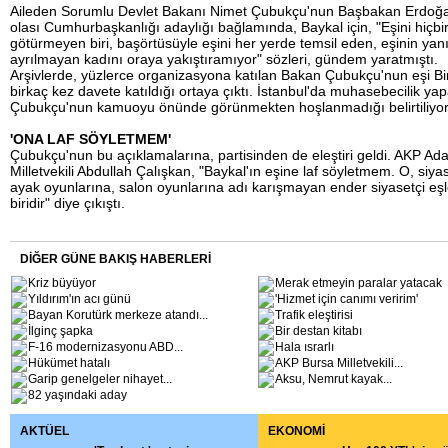
Aileden Sorumlu Devlet Bakanı Nimet Çubukçu'nun Başbakan Erdoğa
olası Cumhurbaşkanlığı adaylığı bağlamında, Baykal için, "Eşini hiçbi
götürmeyen biri, başörtüsüyle eşini her yerde temsil eden, eşinin ya
ayrılmayan kadını oraya yakıştıramıyor" sözleri, gündem yaratmıştı.
Arşivlerde, yüzlerce organizasyona katılan Bakan Çubukçu'nun eşi Bir
birkaç kez davete katıldığı ortaya çıktı. İstanbul'da muhasebecilik yap
Çubukçu'nun kamuoyu önünde görünmekten hoşlanmadığı belirtiliyor
'ONA LAF SÖYLETMEM'
Çubukçu'nun bu açıklamalarına, partisinden de eleştiri geldi. AKP Ad
Milletvekili Abdullah Çalışkan, "Baykal'ın eşine laf söyletmem. O, siya
ayak oyunlarına, salon oyunlarına adı karışmayan ender siyasetçi eş
biridir" diye çıkıştı.
DİĞER GÜNE BAKIŞ HABERLERİ
Kriz büyüyor
Merak etmeyin paralar yatacak
Yıldırım'ın acı günü
'Hizmet için canımı veririm'
Bayan Korutürk merkeze atandı...
Trafik eleştirisi
İlginç şapka
Bir destan kitabı
F-16 modernizasyonu ABD
...
Hala ısrarlı
Hükümet hatalı
AKP Bursa Milletvekili
...
Garip genelgeler nihayet
...
Aksu, Nemrut kayak
...
82 yaşındaki aday
AKTÜEL
EKONOMİ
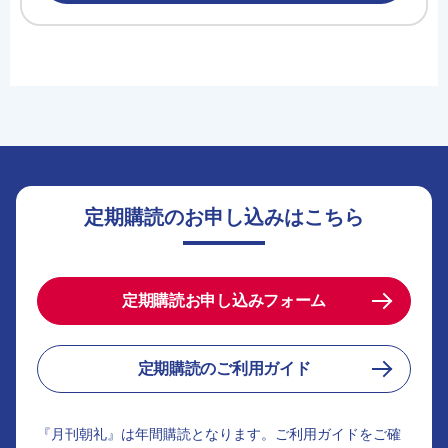
定期購読のお申し込みはこちら
定期購読お申し込みフォーム
定期購読のご利用ガイド
『月刊朝礼』は年間購読となります。ご利用ガイドをご確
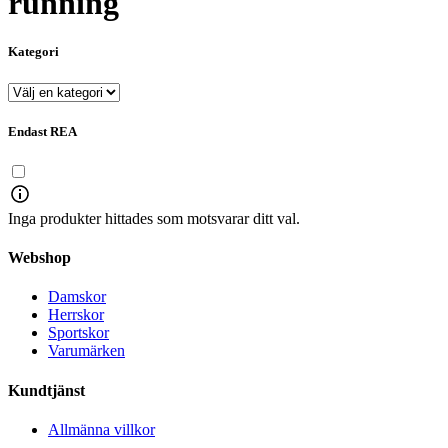
running
Kategori
Endast REA
Inga produkter hittades som motsvarar ditt val.
Webshop
Damskor
Herrskor
Sportskor
Varumärken
Kundtjänst
Allmänna villkor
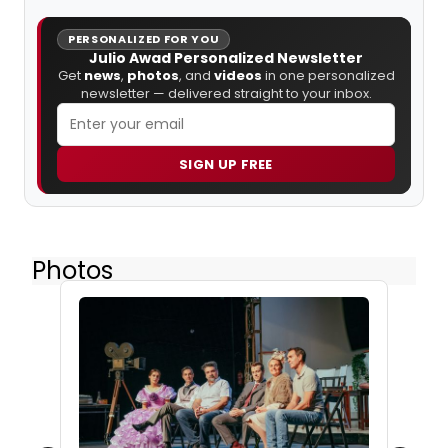
PERSONALIZED FOR YOU
Julio Awad Personalized Newsletter
Get
news
,
photos
, and
videos
in one personalized
newsletter — delivered straight to your inbox.
SIGN UP FREE
Photos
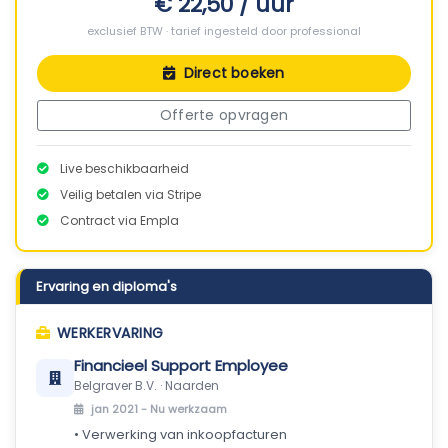
€ 22,50 / uur
exclusief BTW · tarief ingesteld door professional
Direct boeken
Offerte opvragen
Live beschikbaarheid
Veilig betalen via Stripe
Contract via Empla
Ervaring en diploma's
WERKERVARING
Financieel Support Employee
Belgraver B.V. · Naarden
jan 2021 -
Nu werkzaam
• Verwerking van inkoopfacturen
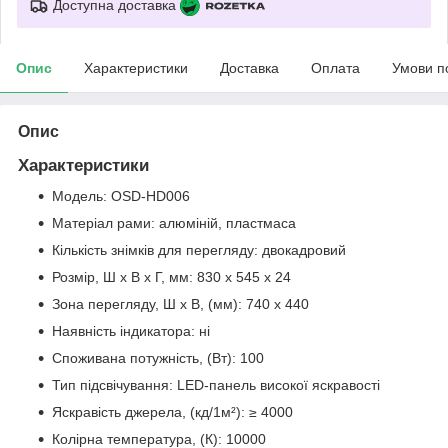
Доступна доставка
Опис
Характеристики
Доставка
Оплата
Умови п
Опис
Характеристики
Модель: OSD-HD006
Матеріал рами: алюміній, пластмаса
Кількість знімків для перегляду: двокадровий
Розмір, Ш х В х Г, мм: 830 х 545 х 24
Зона перегляду, Ш х В, (мм): 740 х 440
Наявність індикатора: ні
Споживана потужність, (Вт): 100
Тип підсвічування: LED-панель високої яскравості
Яскравість джерела, (кд/1м²): ≥ 4000
Колірна температура, (К): 10000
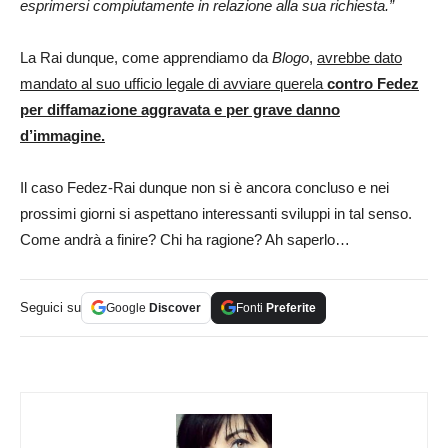
esprimersi compiutamente in relazione alla sua richiesta.”
La Rai dunque, come apprendiamo da
Blogo
,
avrebbe dato
mandato al suo ufficio legale di avviare querela
contro Fedez
per diffamazione aggravata e per grave danno
d’immagine.
Il caso Fedez-Rai dunque non si è ancora concluso e nei
prossimi giorni si aspettano interessanti sviluppi in tal senso.
Come andrà a finire? Chi ha ragione? Ah saperlo…
Seguici su
Google
Discover
Fonti
Preferite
——
> [Problem]: Restate all of the material word for word. Keep out every picture.

> [Result for this exercise]:
Aileden Sorumlu Devlet Bakanı Nimet Çubukçu'nun Başbakan Erdoğa
olası Cumhurbaşkanlığı adaylığı bağlamında, Baykal için, "Eşini hiçbi
götürmeyen biri, başörtüsüyle eşini her yerde temsil eden, eşinin ya
ayrılmayan kadını oraya yakıştıramıyor" sözleri, gündem yaratmıştı.
Arşivlerde, yüzlerce organizasyona katılan Bakan Çubukçu'nun eşi Bir
birkaç kez davete katıldığı ortaya çıktı. İstanbul'da muhasebecilik yap
Çubukçu'nun kamuoyu önünde görünmekten hoşlanmadığı belirtiliyor
'ONA LAF SÖYLETMEM'
Çubukçu'nun bu açıklamalarına, partisinden de eleştiri geldi. AKP Ad
Milletvekili Abdullah Çalışkan, "Baykal'ın eşine laf söyletmem. O, siya
ayak oyunlarına, salon oyunlarına adı karışmayan ender siyasetçi eş
biridir" diye çıkıştı.
DİĞER GÜNE BAKIŞ HABERLERİ
Kriz büyüyor
Merak etmeyin paralar yatacak
Yıldırım'ın acı günü
'Hizmet için canımı veririm'
Bayan Korutürk merkeze atandı...
Trafik eleştirisi
İlginç şapka
Bir destan kitabı
F-16 modernizasyonu ABD
...
Hala ısrarlı
Hükümet hatalı
AKP Bursa Milletvekili
...
Garip genelgeler nihayet
...
Aksu, Nemrut kayak
...
82 yaşındaki aday
AKTÜEL
EKONOMİ
定期購読のお申し込みはこちら
定期購読お申し込みフォーム
定期購読のご利用ガイド
『月刊朝礼』は年間購読となります。ご利用ガイドをご確
running
Kategori
Endast REA
Inga produkter hittades som motsvarar ditt val.
Webshop
Damskor
Herrskor
Sportskor
Varumärken
Kundtjänst
Allmänna villkor
PERSONALIZED FOR YOU
Julio Awad Personalized Newsletter
Get
news
,
photos
, and
videos
in one personalized
newsletter — delivered straight to your inbox.
SIGN UP FREE
Photos
€ 22,50 / uur
exclusief BTW · tarief ingesteld door professional
Direct boeken
Offerte opvragen
Live beschikbaarheid
Veilig betalen via Stripe
Contract via Empla
Ervaring en diploma's
WERKERVARING
Financieel Support Employee
Belgraver B.V. · Naarden
jan 2021 -
Nu werkzaam
• Verwerking van inkoopfacturen
Доступна доставка
Опис
Характеристики
Доставка
Оплата
Умови п
Опис
Характеристики
Модель: OSD-HD006
Матеріал рами: алюміній, пластмаса
Кількість знімків для перегляду: двокадровий
Розмір, Ш х В х Г, мм: 830 х 545 х 24
Зона перегляду, Ш х В, (мм): 740 х 440
Наявність індикатора: ні
Споживана потужність, (Вт): 100
Тип підсвічування: LED-панель високої яскравості
Яскравість джерела, (кд/1м²): ≥ 4000
Колірна температура, (К): 10000
esprimersi compiutamente in relazione alla sua richiesta.”
La Rai dunque, come apprendiamo da
Blogo
,
avrebbe dato
mandato al suo ufficio legale di avviare querela
contro Fedez
per diffamazione aggravata e per grave danno
d’immagine.
Il caso Fedez-Rai dunque non si è ancora concluso e nei
prossimi giorni si aspettano interessanti sviluppi in tal senso.
Come andrà a finire? Chi ha ragione? Ah saperlo…
Seguici su
Google
Discover
Fonti
Preferite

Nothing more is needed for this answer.